_Instructions to follow_
Below, starting at the line that contains "194: (104, 85)" and ending at the line that contains "214: (762, 125)", both included, turn the lines of the items into a Markdown table with the columns Row and Entry. Put a row number and the line in each row, and leave out any blank lines.

● ● ● ● ● ● ●

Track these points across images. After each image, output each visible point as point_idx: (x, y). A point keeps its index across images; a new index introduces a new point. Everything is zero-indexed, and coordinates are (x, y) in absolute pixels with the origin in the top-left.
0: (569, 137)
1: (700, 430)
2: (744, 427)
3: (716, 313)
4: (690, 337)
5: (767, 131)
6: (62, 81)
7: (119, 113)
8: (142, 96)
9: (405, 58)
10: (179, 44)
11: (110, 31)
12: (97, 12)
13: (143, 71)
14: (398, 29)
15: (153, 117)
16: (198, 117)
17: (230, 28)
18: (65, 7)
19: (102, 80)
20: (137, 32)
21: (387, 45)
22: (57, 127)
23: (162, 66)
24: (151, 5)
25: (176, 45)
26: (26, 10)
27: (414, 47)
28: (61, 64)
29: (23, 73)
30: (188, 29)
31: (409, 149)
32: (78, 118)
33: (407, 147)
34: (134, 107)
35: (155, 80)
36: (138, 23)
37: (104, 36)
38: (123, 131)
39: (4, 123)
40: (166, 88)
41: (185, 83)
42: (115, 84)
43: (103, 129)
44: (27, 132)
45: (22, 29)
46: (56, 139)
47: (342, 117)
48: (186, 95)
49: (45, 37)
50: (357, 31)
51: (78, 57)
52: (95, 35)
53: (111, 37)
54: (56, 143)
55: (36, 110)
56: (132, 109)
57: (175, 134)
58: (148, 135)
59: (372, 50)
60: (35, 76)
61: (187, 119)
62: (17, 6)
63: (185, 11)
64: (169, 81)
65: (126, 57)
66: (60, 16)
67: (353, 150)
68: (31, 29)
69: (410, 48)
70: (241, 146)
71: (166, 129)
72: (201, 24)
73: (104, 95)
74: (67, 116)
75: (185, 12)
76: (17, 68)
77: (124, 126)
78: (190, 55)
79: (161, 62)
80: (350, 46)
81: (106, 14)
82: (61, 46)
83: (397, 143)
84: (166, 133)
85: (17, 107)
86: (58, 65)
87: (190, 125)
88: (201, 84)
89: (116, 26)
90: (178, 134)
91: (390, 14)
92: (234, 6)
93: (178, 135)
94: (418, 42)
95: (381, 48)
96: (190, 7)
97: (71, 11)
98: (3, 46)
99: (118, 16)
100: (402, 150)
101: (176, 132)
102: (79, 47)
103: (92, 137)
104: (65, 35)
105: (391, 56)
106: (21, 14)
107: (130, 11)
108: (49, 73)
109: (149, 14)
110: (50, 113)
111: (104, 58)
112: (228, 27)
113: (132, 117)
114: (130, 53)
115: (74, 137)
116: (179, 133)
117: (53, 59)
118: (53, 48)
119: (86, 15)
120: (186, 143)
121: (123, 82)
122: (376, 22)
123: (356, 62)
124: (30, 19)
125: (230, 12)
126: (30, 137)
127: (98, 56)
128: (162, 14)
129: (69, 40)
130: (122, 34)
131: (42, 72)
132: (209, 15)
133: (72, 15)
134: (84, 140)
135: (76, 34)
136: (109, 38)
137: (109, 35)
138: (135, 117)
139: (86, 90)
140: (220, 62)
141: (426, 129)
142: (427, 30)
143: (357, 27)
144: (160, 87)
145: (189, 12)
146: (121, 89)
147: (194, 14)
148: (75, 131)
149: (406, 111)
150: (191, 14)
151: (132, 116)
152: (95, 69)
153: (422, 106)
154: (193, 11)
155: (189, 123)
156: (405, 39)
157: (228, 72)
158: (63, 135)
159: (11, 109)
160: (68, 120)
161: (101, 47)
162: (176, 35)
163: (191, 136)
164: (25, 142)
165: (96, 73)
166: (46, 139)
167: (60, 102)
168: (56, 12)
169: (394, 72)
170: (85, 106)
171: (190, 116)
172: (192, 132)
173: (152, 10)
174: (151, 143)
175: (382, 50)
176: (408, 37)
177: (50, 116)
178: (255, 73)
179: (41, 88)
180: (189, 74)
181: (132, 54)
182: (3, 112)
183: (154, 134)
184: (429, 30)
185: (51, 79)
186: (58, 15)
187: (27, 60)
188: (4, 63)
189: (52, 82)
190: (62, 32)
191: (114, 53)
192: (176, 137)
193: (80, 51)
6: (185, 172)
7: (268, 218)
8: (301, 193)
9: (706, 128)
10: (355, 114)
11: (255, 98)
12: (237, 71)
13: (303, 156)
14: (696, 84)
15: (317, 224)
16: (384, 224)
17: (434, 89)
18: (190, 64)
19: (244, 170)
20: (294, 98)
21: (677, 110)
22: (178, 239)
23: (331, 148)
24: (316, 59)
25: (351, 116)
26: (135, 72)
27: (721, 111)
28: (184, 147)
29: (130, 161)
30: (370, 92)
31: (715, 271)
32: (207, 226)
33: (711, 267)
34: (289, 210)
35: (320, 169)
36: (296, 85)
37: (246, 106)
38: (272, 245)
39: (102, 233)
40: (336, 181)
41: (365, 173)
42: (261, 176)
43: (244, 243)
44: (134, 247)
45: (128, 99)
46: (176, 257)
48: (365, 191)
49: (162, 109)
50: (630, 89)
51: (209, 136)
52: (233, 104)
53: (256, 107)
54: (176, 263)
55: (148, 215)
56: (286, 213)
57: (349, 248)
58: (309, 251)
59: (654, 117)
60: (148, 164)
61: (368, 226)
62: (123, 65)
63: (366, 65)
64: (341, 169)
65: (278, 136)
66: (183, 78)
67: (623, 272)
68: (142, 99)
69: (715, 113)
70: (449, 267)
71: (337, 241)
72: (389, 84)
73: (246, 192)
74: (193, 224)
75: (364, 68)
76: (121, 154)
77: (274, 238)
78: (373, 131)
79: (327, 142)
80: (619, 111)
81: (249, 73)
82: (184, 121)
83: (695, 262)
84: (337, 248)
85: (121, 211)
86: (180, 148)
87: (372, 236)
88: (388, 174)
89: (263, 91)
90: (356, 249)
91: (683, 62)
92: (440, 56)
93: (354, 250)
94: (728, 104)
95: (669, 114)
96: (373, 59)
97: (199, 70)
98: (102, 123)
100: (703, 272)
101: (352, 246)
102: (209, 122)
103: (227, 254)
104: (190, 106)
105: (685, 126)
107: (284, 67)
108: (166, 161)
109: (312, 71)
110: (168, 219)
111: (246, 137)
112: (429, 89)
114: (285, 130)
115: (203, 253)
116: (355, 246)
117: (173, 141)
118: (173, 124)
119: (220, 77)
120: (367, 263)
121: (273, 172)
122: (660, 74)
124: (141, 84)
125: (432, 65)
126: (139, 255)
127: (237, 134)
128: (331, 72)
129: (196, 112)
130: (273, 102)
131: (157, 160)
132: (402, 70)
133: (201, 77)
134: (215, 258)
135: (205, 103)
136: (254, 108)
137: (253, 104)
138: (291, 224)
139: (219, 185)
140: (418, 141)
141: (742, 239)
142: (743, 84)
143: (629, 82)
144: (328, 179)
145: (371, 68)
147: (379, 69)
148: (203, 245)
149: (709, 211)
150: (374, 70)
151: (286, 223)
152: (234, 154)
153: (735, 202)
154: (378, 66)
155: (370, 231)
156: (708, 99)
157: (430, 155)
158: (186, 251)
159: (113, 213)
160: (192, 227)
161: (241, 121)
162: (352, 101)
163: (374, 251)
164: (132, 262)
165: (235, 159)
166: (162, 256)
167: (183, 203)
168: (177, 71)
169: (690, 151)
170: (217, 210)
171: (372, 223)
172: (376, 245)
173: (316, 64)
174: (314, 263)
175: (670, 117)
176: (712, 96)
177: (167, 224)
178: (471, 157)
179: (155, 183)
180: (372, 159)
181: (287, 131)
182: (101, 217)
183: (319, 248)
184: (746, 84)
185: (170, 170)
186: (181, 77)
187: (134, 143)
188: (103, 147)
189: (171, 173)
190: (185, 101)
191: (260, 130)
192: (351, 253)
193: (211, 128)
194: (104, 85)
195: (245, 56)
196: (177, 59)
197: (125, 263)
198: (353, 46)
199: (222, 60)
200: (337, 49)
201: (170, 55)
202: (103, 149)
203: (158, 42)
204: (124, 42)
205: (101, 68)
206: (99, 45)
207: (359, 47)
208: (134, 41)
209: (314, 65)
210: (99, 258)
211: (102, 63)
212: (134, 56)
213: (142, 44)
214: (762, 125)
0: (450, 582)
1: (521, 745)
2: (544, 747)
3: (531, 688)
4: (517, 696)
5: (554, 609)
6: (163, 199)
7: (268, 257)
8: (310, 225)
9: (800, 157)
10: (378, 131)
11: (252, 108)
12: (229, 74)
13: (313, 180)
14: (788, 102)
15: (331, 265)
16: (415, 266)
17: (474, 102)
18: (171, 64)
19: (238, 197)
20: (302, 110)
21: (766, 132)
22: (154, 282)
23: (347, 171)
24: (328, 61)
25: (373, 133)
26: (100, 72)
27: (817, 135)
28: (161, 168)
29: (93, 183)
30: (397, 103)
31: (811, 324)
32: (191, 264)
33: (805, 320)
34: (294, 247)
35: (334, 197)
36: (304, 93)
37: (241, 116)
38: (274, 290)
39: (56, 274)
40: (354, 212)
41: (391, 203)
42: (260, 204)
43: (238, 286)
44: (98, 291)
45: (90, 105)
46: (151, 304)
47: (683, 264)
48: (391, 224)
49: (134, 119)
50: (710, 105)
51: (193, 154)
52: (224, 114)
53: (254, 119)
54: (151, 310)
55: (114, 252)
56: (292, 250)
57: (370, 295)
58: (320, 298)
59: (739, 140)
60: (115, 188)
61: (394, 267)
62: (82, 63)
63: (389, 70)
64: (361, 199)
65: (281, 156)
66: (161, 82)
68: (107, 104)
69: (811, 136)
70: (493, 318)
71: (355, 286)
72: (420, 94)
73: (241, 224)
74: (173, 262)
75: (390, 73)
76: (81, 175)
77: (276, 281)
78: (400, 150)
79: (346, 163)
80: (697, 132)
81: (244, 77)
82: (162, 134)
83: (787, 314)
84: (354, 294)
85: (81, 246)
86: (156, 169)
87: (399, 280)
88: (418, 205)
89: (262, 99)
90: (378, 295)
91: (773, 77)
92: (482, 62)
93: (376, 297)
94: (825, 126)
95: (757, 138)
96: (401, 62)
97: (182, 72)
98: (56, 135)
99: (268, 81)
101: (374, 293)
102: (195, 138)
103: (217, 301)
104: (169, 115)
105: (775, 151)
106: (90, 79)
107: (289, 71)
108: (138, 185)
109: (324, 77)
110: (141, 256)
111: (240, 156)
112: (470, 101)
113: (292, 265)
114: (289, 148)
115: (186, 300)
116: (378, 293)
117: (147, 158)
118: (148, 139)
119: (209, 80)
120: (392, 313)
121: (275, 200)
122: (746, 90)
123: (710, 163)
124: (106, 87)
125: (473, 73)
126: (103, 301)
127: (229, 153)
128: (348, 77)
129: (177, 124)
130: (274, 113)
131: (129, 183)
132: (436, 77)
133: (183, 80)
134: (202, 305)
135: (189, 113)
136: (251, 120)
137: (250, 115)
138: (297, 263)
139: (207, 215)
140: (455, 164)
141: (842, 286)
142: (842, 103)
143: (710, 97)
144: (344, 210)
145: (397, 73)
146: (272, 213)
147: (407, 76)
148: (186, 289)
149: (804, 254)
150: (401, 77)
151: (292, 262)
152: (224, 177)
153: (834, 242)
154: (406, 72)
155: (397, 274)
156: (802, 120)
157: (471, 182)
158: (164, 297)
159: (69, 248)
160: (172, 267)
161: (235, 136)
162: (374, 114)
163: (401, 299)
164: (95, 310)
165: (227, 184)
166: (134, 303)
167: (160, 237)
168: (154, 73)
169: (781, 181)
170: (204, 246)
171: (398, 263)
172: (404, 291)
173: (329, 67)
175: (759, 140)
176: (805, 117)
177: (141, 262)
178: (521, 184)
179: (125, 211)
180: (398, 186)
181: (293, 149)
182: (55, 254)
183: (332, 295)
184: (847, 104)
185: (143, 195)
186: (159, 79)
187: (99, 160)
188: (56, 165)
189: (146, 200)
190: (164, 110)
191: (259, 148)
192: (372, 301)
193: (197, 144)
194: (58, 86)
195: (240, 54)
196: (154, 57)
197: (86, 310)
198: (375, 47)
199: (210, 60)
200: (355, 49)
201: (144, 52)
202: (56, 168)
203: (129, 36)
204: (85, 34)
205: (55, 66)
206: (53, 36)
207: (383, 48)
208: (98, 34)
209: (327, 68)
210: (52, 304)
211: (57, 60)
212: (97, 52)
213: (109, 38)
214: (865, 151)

● ● ● ● ● ● ●

_Expected answer_
| Row | Entry |
|---|---|
| 1 | 194: (104, 85) |
| 2 | 195: (245, 56) |
| 3 | 196: (177, 59) |
| 4 | 197: (125, 263) |
| 5 | 198: (353, 46) |
| 6 | 199: (222, 60) |
| 7 | 200: (337, 49) |
| 8 | 201: (170, 55) |
| 9 | 202: (103, 149) |
| 10 | 203: (158, 42) |
| 11 | 204: (124, 42) |
| 12 | 205: (101, 68) |
| 13 | 206: (99, 45) |
| 14 | 207: (359, 47) |
| 15 | 208: (134, 41) |
| 16 | 209: (314, 65) |
| 17 | 210: (99, 258) |
| 18 | 211: (102, 63) |
| 19 | 212: (134, 56) |
| 20 | 213: (142, 44) |
| 21 | 214: (762, 125) |